I'm the wordsmith who penned The Resilient Writer: Tales of Rejection and Triumph from 23 Top Authors, a book about how we scriveners can deal with the thumbs-down, but my pipe dream was to become a published novelist. When all else failed, I decided to latch onto rejection instead, which is what finally led me to a real live book.
Don't get me wrong. I'd been published before, in some magazines you've heard of and plenty you haven't, and I'd been making a living as a corporate hack for a good chunk of time before I even dared to attempt writing a novel. And I got plenty of rejections along the way. But believe you me, nothing is as personal, painful and ego-shattering as the rejection of a first novel. Or at least, if there is, I haven't found it yet.
You may be wondering if my novel was any good, or if maybe it deserved to be rejected? All I know I worked darn hard on it for five backbreaking years, and that I was pleased as punch when I wrote "The End." Hell, anyone who even finishes a novel, no matter how bad it is, deserves some pride! And mine was good enough to land me a top New York agent. We just never found the proverbial happy home for it.
A lot of the people I interviewed for The Resilient Writer have plenty of rejected novels hidden away in their drawers or closets. Maybe my first novel deserves to be deep-sixed, too. I can't be the judge of that. All I know is, when my then-agent gave up on it for good, after sending it out for two-and-a-half years, I had a bad case of the blues. It wasn't a pretty picture. I even pulled the plug on my second novel, that's how broken up I was.
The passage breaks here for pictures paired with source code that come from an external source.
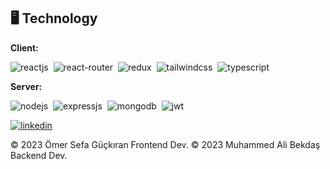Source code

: ## 🖥️ Technology

**Client:**

![reactjs](https://img.shields.io/badge/React-20232A?style=for-the-badge&logo=react&logoColor=61DAFB)&nbsp; ![react-router](https://img.shields.io/badge/React_Router-CA4245?style=for-the-badge&logo=react-router&logoColor=white)&nbsp; ![redux](https://img.shields.io/badge/Redux-593D88?style=for-the-badge&logo=redux&logoColor=white)&nbsp; ![tailwindcss](https://img.shields.io/badge/Tailwind_CSS-38B2AC?style=for-the-badge&logo=tailwind-css&logoColor=white)&nbsp; ![typescript](https://img.shields.io/badge/TypeScript-007ACC?style=for-the-badge&logo=typescript&logoColor=white)&nbsp;

**Server:**

![nodejs](https://img.shields.io/badge/Node.js-43853D?style=for-the-badge&logo=node.js&logoColor=white)&nbsp; ![expressjs](https://img.shields.io/badge/Express.js-000000?style=for-the-badge&logo=express&logoColor=white)&nbsp; ![mongodb](https://img.shields.io/badge/MongoDB-4EA94B?style=for-the-badge&logo=mongodb&logoColor=white)&nbsp; ![jwt](https://img.shields.io/badge/JWT-000000?style=for-the-badge&logo=JSON%20web%20tokens&logoColor=white)&nbsp;

[![linkedin](https://img.shields.io/badge/LinkedIn-0077B5?style=for-the-badge&logo=linkedin&logoColor=white)](https://www.linkedin.com/in/omersefagckrn/)

© 2023 Ömer Sefa Güçkıran Frontend Dev. © 2023 Muhammed Ali Bekdaş Backend Dev.
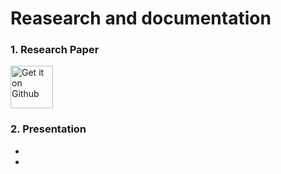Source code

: # Reasearch and documentation
### 1. Research Paper
<td align="center"><a href="https://1drv.ms/w/s!AlWUeQnaZ2H8jDTGY8dojf4f6fNf?e=2ORaIg"><img src="https://www.versionmuseum.com/images/applications/microsoft-word/microsoft-word%5E2015%5Ems-word-logo-new.png" alt="Get it on Github" height="68"></a></td>

### 2. Presentation
-
-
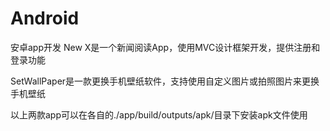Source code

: # Android
安卓app开发
New X是一个新闻阅读App，使用MVC设计框架开发，提供注册和登录功能

SetWallPaper是一款更换手机壁纸软件，支持使用自定义图片或拍照图片来更换手机壁纸

以上两款app可以在各自的./app/build/outputs/apk/目录下安装apk文件使用
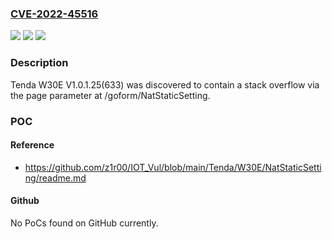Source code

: ### [CVE-2022-45516](https://cve.mitre.org/cgi-bin/cvename.cgi?name=CVE-2022-45516)
![](https://img.shields.io/static/v1?label=Product&message=n%2Fa&color=blue)
![](https://img.shields.io/static/v1?label=Version&message=n%2Fa&color=blue)
![](https://img.shields.io/static/v1?label=Vulnerability&message=n%2Fa&color=brighgreen)

### Description

Tenda W30E V1.0.1.25(633) was discovered to contain a stack overflow via the page parameter at /goform/NatStaticSetting.

### POC

#### Reference
- https://github.com/z1r00/IOT_Vul/blob/main/Tenda/W30E/NatStaticSetting/readme.md

#### Github
No PoCs found on GitHub currently.

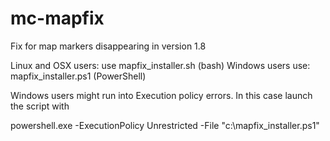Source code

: mc-mapfix
=======================
Fix for map markers disappearing in version 1.8

Linux and OSX users: use mapfix_installer.sh (bash)
Windows users use:   mapfix_installer.ps1 (PowerShell)

Windows users might run into Execution policy errors. In this case launch the script with

powershell.exe -ExecutionPolicy Unrestricted -File "c:\mapfix_installer.ps1"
Then I had the bright idea of taking my tormented emotions and putting them to good use. First I whipped up a website, www.rejectioncollection.com, for other crazed rejects like me to beef about the unfairness of it all. Then I came up with a book proposal for a book about rejection, which was rejected, and a second one, likewise. But by the third or fourth rewrite I finally had a winner.
So here I am today. I'm not known as a sensitive novelist, but as a hard-boiled rejexpert. But I guess this is one twist of fate I'll just have to learn to live with.